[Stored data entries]
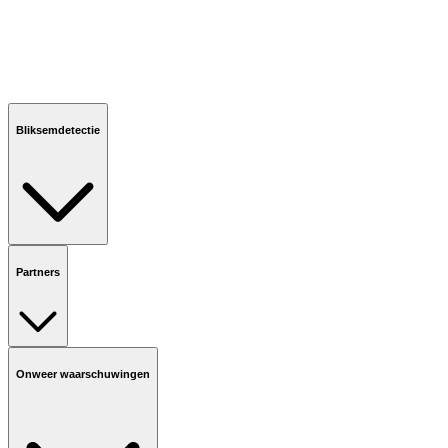
Bliksemdetectie
Partners
Onweer waarschuwingen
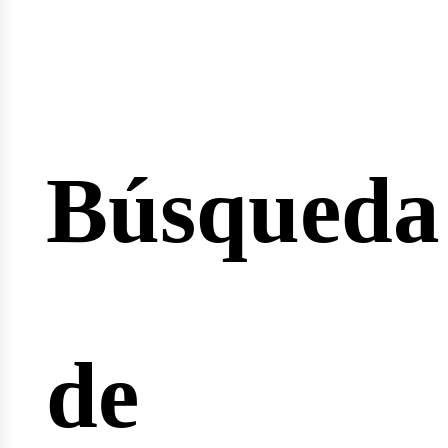
esión
Búsqueda
cio
de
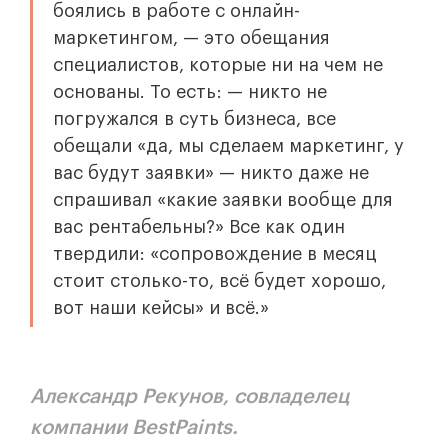
боялись в работе с онлайн-
маркетингом, — это обещания
специалистов, которые ни на чем не
основаны. То есть: — никто не
погружался в суть бизнеса, все
обещали «да, мы сделаем маркетинг, у
вас будут заявки» — никто даже не
спрашивал «какие заявки вообще для
вас рентабельны?» Все как один
твердили: «сопровождение в месяц
стоит столько-то, всё будет хорошо,
вот наши кейсы» и всё.»
Александр Рекунов, совладелец
компании BestPaints.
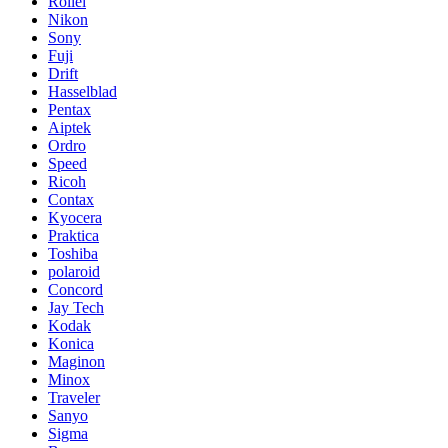
Rollei
Nikon
Sony
Fuji
Drift
Hasselblad
Pentax
Aiptek
Ordro
Speed
Ricoh
Contax
Kyocera
Praktica
Toshiba
polaroid
Concord
Jay Tech
Kodak
Konica
Maginon
Minox
Traveler
Sanyo
Sigma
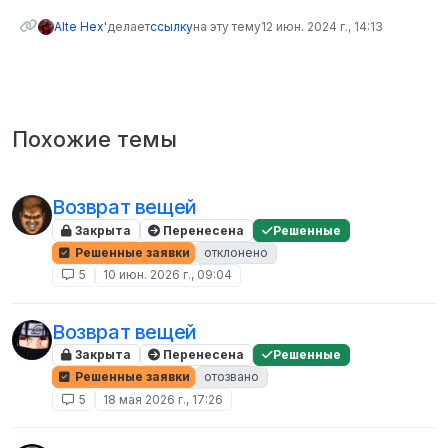
Alte Hex'
делает
ссылку
на эту тему
12 июн. 2024 г., 14:13
Похожие темы
Возврат вещей
Закрыта
Перенесена
Решенные
Решенные заявки
отклонено
5
10 июн. 2026 г., 09:04
Возврат вещей
Закрыта
Перенесена
Решенные
Решенные заявки
отозвано
5
18 мая 2026 г., 17:26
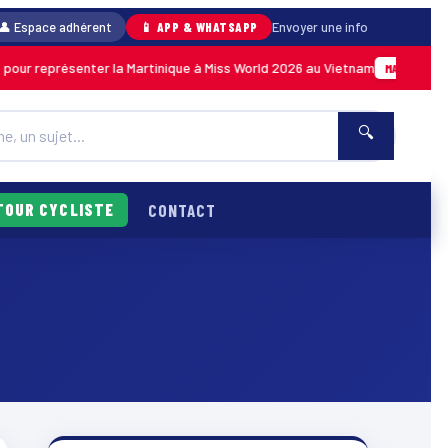
👤 Espace adhérent
📱 APP & WHATSAPP
Envoyer une info
our représenter la Martinique à Miss World 2026 au Vietnam
MARTINIQUE
🔍
TOUR CYCLISTE
CONTACT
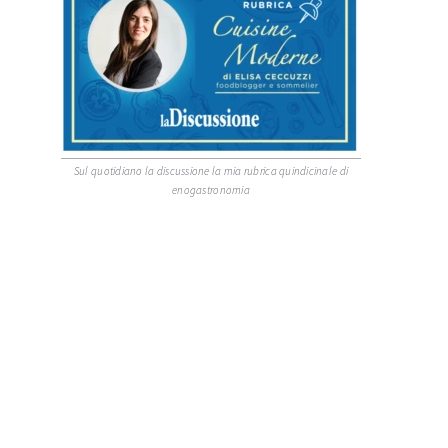
Sul quotidiano la discussione la mia rubrica quindicinale di
enogastronomia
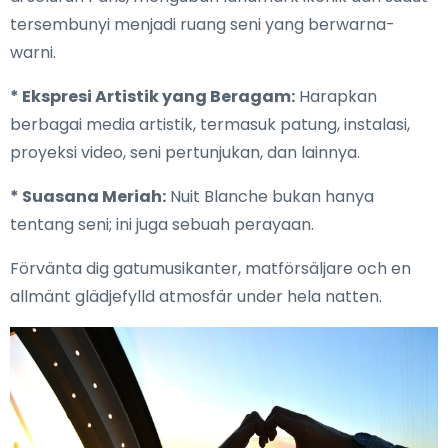
tersembunyi menjadi ruang seni yang berwarna-
warni.
* Ekspresi Artistik yang Beragam:
Harapkan
berbagai media artistik, termasuk patung, instalasi,
proyeksi video, seni pertunjukan, dan lainnya.
* Suasana Meriah:
Nuit Blanche bukan hanya
tentang seni; ini juga sebuah perayaan.
Förvänta dig gatumusikanter, matförsäljare och en
allmänt glädjefylld atmosfär under hela natten.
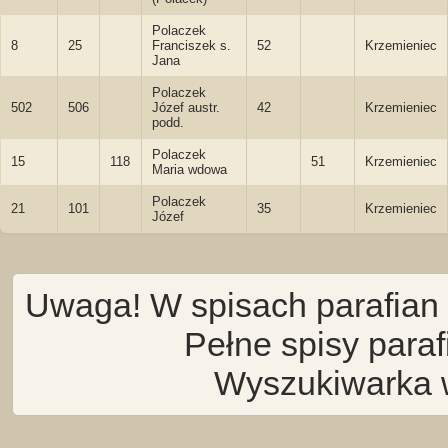
Polaczek
8
25
Franciszek s.
52
Krzemieniec
Jana
Polaczek
502
506
Józef austr.
42
Krzemieniec
podd.
Polaczek
15
118
51
Krzemieniec
Maria wdowa
Polaczek
21
101
35
Krzemieniec
Józef
Uwaga! W spisach parafian 
Pełne spisy para
Wyszukiwarka 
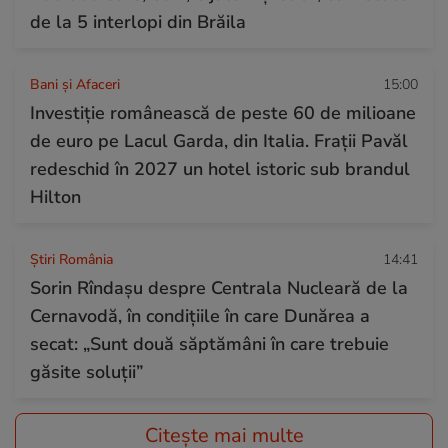
de la 5 interlopi din Brăila
Bani și Afaceri
15:00
Investiție românească de peste 60 de milioane
de euro pe Lacul Garda, din Italia. Frații Pavăl
redeschid în 2027 un hotel istoric sub brandul
Hilton
Știri România
14:41
Sorin Rîndașu despre Centrala Nucleară de la
Cernavodă, în condițiile în care Dunărea a
secat: „Sunt două săptămâni în care trebuie
găsite soluții”
Citește mai multe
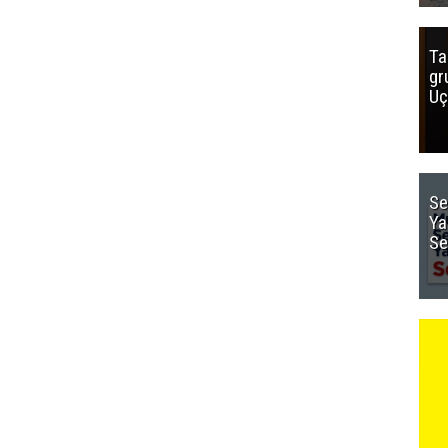
Ta
gr
Uç
Se
Ya
Se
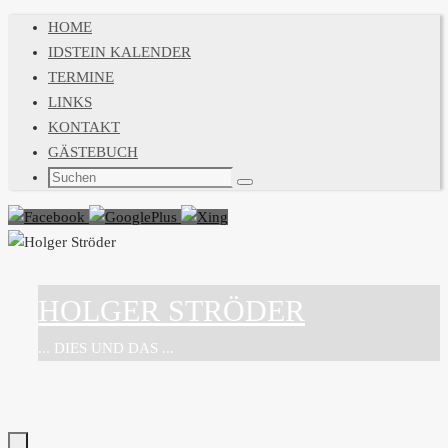
Zum
HOME
Inhalt
IDSTEIN KALENDER
springen
TERMINE
LINKS
KONTAKT
GÄSTEBUCH
Suchen
Suchen
nach:
HOLGER STRÖDER
... DIES UND DAS ...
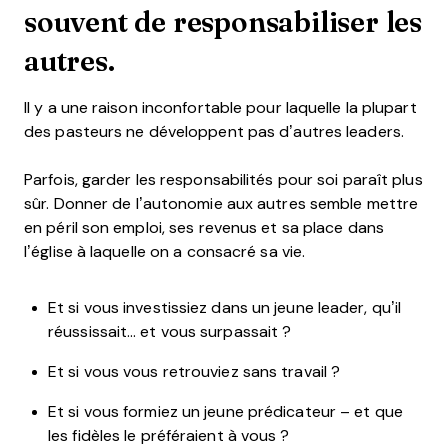
souvent de responsabiliser les
autres.
Il y a une raison inconfortable pour laquelle la plupart
des pasteurs ne développent pas d’autres leaders.
Parfois, garder les responsabilités pour soi paraît plus
sûr. Donner de l’autonomie aux autres semble mettre
en péril son emploi, ses revenus et sa place dans
l’église à laquelle on a consacré sa vie.
Et si vous investissiez dans un jeune leader, qu’il
réussissait… et vous surpassait ?
Et si vous vous retrouviez sans travail ?
Et si vous formiez un jeune prédicateur – et que
les fidèles le préféraient à vous ?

▸ **Problem details**
Lines containing the word "jeune" are to be pulled from the records and copied.

▸ **Answer section**
Et si vous investissiez dans un jeune leader, qu’il
Et si vous formiez un jeune prédicateur – et que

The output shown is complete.